Don’t act like a princess either, in my first few months of performing in 2008 I saw someone happily pose away for a photographer out front only to come backstage and say “he’s really pissing me off, he should be paying me to model if he wants to take photos of me”, and with that said person made themselves look like a complete knob to everyone in the room, a few of whom (myself included) who had never met them before but will certainly remember, form an opinion of you from it and may someday be blogging about it.


Similar act/same music as another performer

This shouldn’t really happen and doesn’t very often but it if does there are a few things you can do to keep it professional.

I only found myself in this situation once, having been booked for a specific new act that I had just finished I arrived at the venue to be told that another performer had been booked and had been told to do whichever acts they liked.

I knew they had similar themed act and there was a great chance of them doing it. Not wanting to tread on performer X’s toes I went to run through my act with music and lighting queues and asked them to let X go first with hers and I would follow with mine in the second half if X did turn up with the similar act.

X did turn up with the act. X then proceeded to act in a rather unprofessional manner when X saw my themed costume. I explained the situation and we went through the music we were both using (not the same) and other act variations. I was quite confident that mine was in fact nothing like Xs (as I’d done my research) but this didn’t stop X from being so nasty to me that 20 minutes later I found myself outside, in the rain crying to my husband on the phone because I was made to feel so uncomfortable and bullied.

If you are me in this situation; you’ve done everything you can. If you’re X in this situation; you’ve turned up at a show and the first thing you’ve found out is that someone is doing a similar themed act to you. You might be a bit pissed off but bear in mind that that other performer has just done what they’ve been booked to do, and if you need to get annoyed, get annoyed at the promoter for not forewarning you of the likely clash.

The only real way to avoid situations like this is to ensure you tell the promoter what acts you plan on doing well in advance even if they say it’s your choice to bring what you like (which again doesn’t happen very often – you usually are booked for specific acts).

Get there on time

Reasons for delay; train/bus/coach is delayed, crash on the motorway so you’re stuck in traffic, baby/dog/tortoise sitter hasn’t shown up on time – all reasonable excuses for lateness.

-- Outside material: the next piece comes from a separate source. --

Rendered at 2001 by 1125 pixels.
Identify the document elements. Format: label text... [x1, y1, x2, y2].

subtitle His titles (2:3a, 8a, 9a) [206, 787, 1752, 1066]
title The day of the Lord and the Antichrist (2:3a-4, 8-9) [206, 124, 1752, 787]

There are those shows where you know you’ve been asked to show up early and you are aware you may be hanging around for some time but if you’ve been told to get there for a specific time have the good faith to know that there is a reason for this, whether that’s to run through, music checks, lighting cues or anything else they might want you to do before the show starts. Worse things happen than being ready early and having plenty of time to catch up with other performers or get to know some new ones.

Plan travel ahead: mainly how you’re getting to the venue and how you’re getting home. The promoter will let you know venue and access details and what time you need to be there, the rest is up to you and they probably have a million emails to answer from various other people leading up to the show; how you get to and from a venue really isn’t up to them, it’s up to you.


People often ask me if I miss performing and the honest answer is what I really miss is the backstage antics, the travel time in the car catching up with friends and a legitimate reason to hear such sentences as “my Mum will spank your bum with that fly swatter”.

Some of the best times you have will be off stage, so make the most of them and do it in a professional manner.